With many thousands of shots fired on opening day by throngs of sportsmen and women out for a day's hunt, it's no wonder September 1 should be construed as a national holiday.

But dove season does not necessarily mean the act of wanton shooting or the simple killing of the gray birds for sport. The act of hunting doves includes an olio of wonderful human sensations: camaraderie and love of family, friends, good food and beverage, communing with nature and acting as conservation stewards of the environment.

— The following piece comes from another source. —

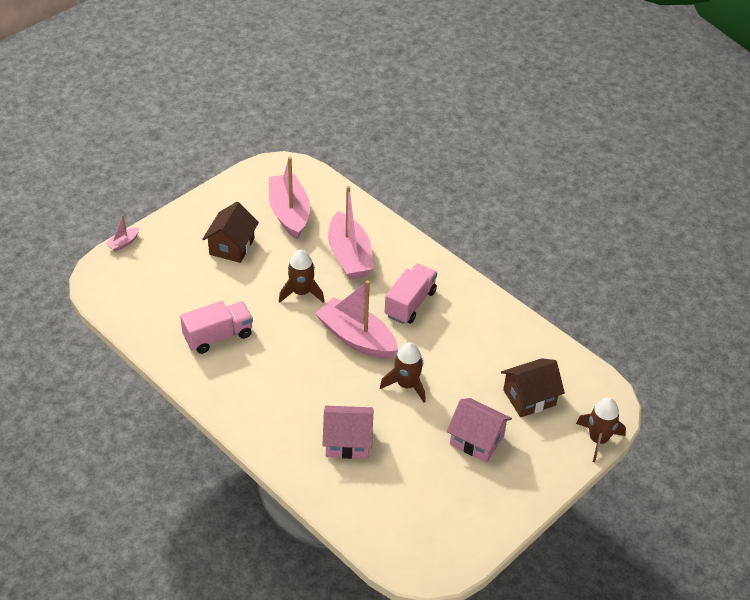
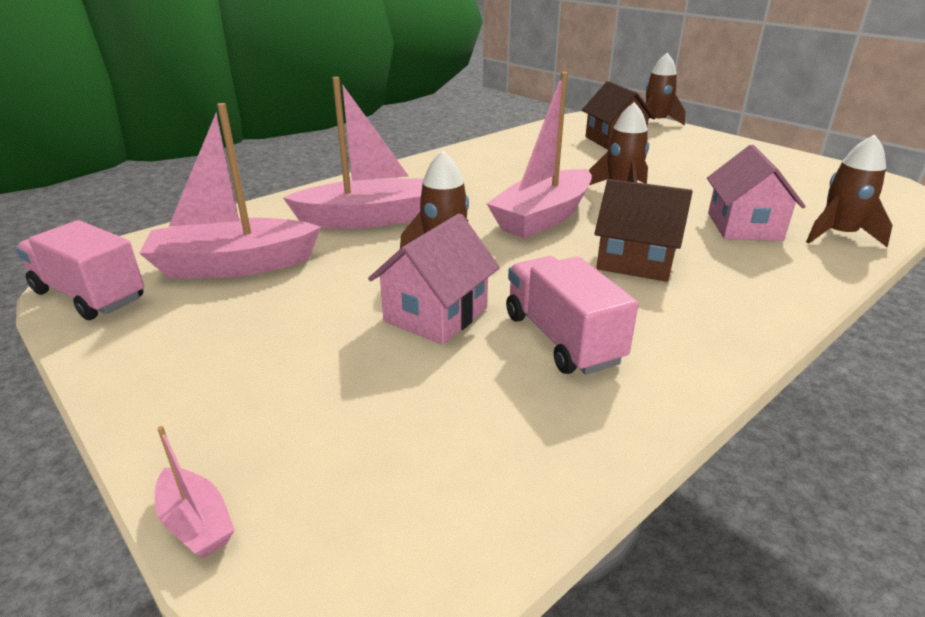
camera: 85 degrees left, 15 degrees down
(232, 246) = (298, 326): brown house -> brown house (636, 261)
(336, 491) = (838, 235): none -> brown rocket
(410, 303) = (473, 185): pink truck -> pink truck (90, 295)
(476, 440) = (689, 163): pink house -> pink house (436, 314)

Despite the sudden drop in morning temperatures on Saturday morning, most hunters -- but not all --bagged their daily limits of 10 mourning doves. Almost overnight, it seems, many of the doves once floating around the county suddenly decided to leave their traditional valley breeding areas and head south. According to most experts, the birds migrate away from our area whenever the morning lows hit the 5-s, and true to form, that's exactly what happened. Poof and gone in an instant.

Fortunately, not all the birds have left. Even if only a small percentage of birds remain, there will yet be tens of thousands left to occupy most hunters' three-day outing.

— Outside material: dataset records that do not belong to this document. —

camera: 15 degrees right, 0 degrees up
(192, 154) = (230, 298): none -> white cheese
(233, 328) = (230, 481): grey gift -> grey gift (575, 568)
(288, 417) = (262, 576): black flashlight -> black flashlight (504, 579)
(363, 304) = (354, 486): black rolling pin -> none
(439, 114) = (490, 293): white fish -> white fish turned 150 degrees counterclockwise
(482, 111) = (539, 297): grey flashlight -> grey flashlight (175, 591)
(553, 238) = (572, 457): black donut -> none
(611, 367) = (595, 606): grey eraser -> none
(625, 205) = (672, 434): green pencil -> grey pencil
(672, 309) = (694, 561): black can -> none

Don't worry; the most populous game bird in the world has only thinned out, not left entirely.

An afternoon nap comes easily after the work has been done. The birds are feathered and cleaned, guns are re-oiled, spent shells replaced and cooling beverages get restocked into cold boxes in anticipation of the first of tomorrow's volleys. Most people look forward to tonight's dinner with old friends and family, and that's what dove hunting is all about.